You have done quite a few paintings of Fela Anikulapo Kuti. Is it the man or the music that inspires you?
Both. I draw inspiration from his lyrics and the Man is also an interesting character to me; I respect his boldness to saying things as they are and not garnish it to please anyone.
AfroPop art is not a common medium of expression in Nigeria; how did you settle on that as your preferred mode of expression?
I looked up, ‘Afro beat’ but in my search for ‘Afro POP Art’, there was no such thing! It was coined by my photographer friend (Tam Fiofori) and I, as we prepared for my first solo show in Lagos back in 2008-2009. It was my choice to keep on with this as my works had become Afrocentric with a twist of Pop Art and Urban Art; mostly having calligraphic finish and write-ups of traditional proverbs and vernacular. I also was not ready to lockup my art in a box but express myself freely, this meant I had to also educate most people whom connected with my work but needed clarification on most words or sentences they found on it.

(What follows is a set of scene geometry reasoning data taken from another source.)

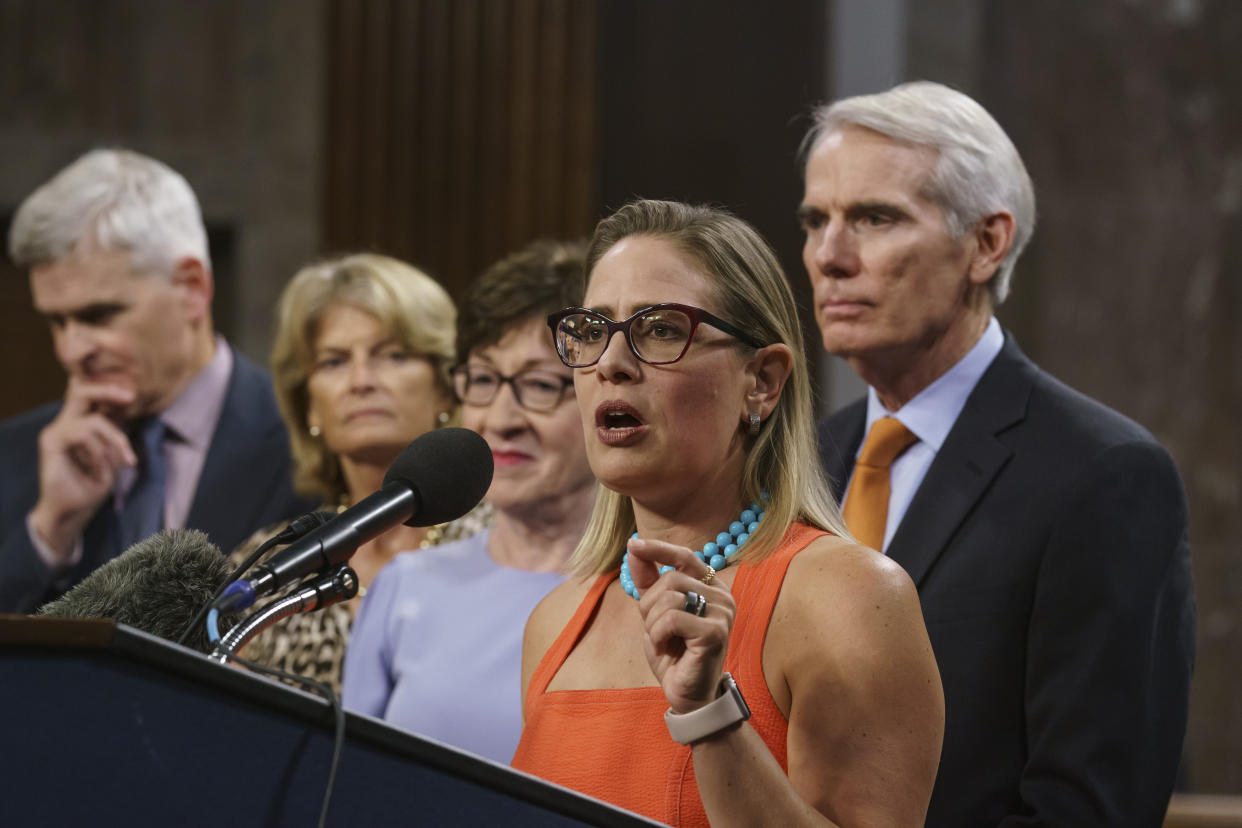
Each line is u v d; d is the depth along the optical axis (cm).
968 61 1206
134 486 775
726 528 356
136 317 758
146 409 775
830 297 541
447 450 327
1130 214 1218
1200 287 1209
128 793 219
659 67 1215
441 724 535
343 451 676
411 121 1239
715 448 340
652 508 357
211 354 800
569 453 571
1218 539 1190
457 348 593
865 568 325
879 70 1183
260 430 791
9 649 217
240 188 1291
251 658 629
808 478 360
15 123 1302
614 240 362
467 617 561
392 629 578
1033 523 485
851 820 302
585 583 387
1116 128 1220
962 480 507
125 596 305
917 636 319
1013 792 468
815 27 1196
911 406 541
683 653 287
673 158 1206
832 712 311
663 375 335
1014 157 550
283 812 227
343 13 1252
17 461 835
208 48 1305
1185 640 480
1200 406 1203
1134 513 478
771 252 364
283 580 293
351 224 1238
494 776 242
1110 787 446
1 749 215
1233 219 1209
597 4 1226
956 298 535
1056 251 1220
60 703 218
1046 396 520
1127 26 1220
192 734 223
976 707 474
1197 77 1217
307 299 687
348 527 307
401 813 237
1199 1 1217
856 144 541
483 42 1238
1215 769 1164
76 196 756
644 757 329
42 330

Your painting, Different different fever, gave you your best auction record, and you also described it as an irresistible image that you would create over and over. Of course, it is also heavy on Fela. Would you call it your favorite work?

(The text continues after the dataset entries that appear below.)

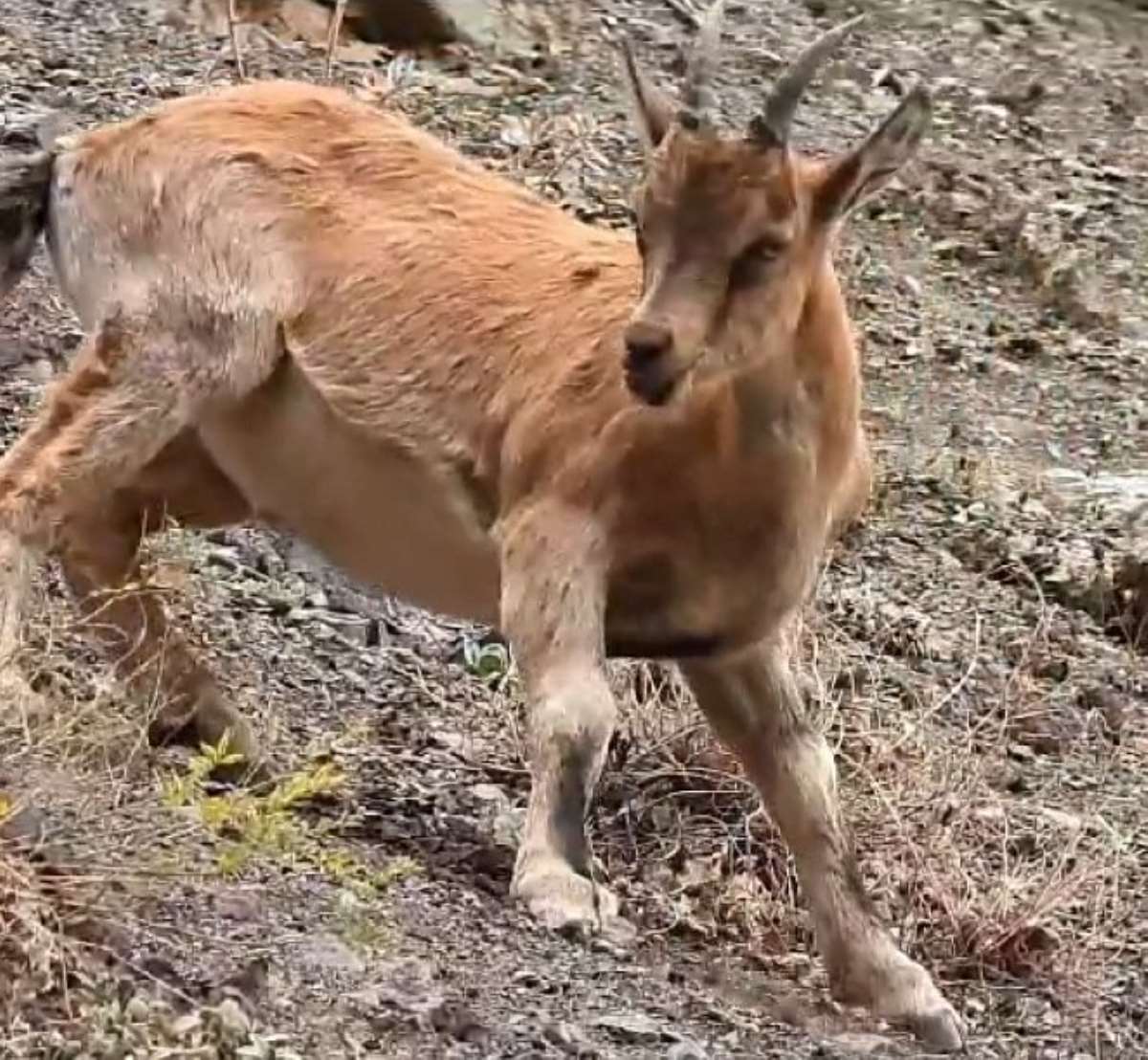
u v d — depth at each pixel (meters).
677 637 18.11
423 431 18.50
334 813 18.80
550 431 17.64
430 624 23.08
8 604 18.67
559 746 17.22
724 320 16.47
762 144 16.58
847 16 44.72
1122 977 20.17
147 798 16.23
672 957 18.05
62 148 20.52
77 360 19.58
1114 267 37.16
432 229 19.09
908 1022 17.80
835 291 17.59
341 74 35.78
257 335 19.09
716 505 17.42
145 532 19.92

Oh yes it did! I loved that painting just as others I made before it, like the ‘Wole Soyinka’, ‘Rex Jim Lawson’ and ‘African Queen’, which where all painted in that technique. Yet the ‘different, different fever’ was unique because it had a perfect title for a perfect painting with a perfect image. *laughing*
What is your creative process like: from conceptualization to production?
I take a lot of pictures. I do not consider myself a professional photographer but my perspective is always different from others. The photos I take are mostly of inscriptions on trucks, boats, motor cars, tricycles, motorcycles and sometimes, signboards, morals and so on. My interest in those signs are for reference and also proof that the proverbs on my drawings are real. I try to make simple drawings on complicated, intricate backgrounds giving my viewer something interesting to take his/her eyes around my canvas, not just to read the words and try to decode them.
Do you think Afro pop art appeals to people in a way that other forms do not?
For me, what I do to appeal to people is not my goal at all, because some things grow on people faster than others. I just keep doing what I love and leave critics and collectors to do theirs.
Beyond creating these works, do you intend to make wearable art of them – there is a dearth of that in Nigeria and your works seem like the perfect fit.
I’ve always had in mind creating not only wearable art but souvenirs. To aid my limited edition art line, I started cards and post cards five years ago and it’s been working out quite well and moving to other countries not just Nigeria.
What new works will you be showing at Transcending Boundaries; when were they created and what was the inspiration behind them?
I am hoping to get feedback from my work to be shown at Transcending Boundaries, because the painting has a lot of depth in it; ‘MONKEY BY GRADE, SHOE BY SIZE’ – at first glance, it’s a simple painting of trucks and a VW beetle. The painting concerns the haves and the have not’s in my immediate environment. It is said in many ways:
‘Cut your cloth according to your material.’
‘No business no wife’,
‘No sweat no sweet’,
‘No Romance without Finance’ etc.
All these make up different ways to advice haters to work hard and not think wealth is easy to come by. Everyone may read their own interpretation from this work as the words bring different interpretations to different people.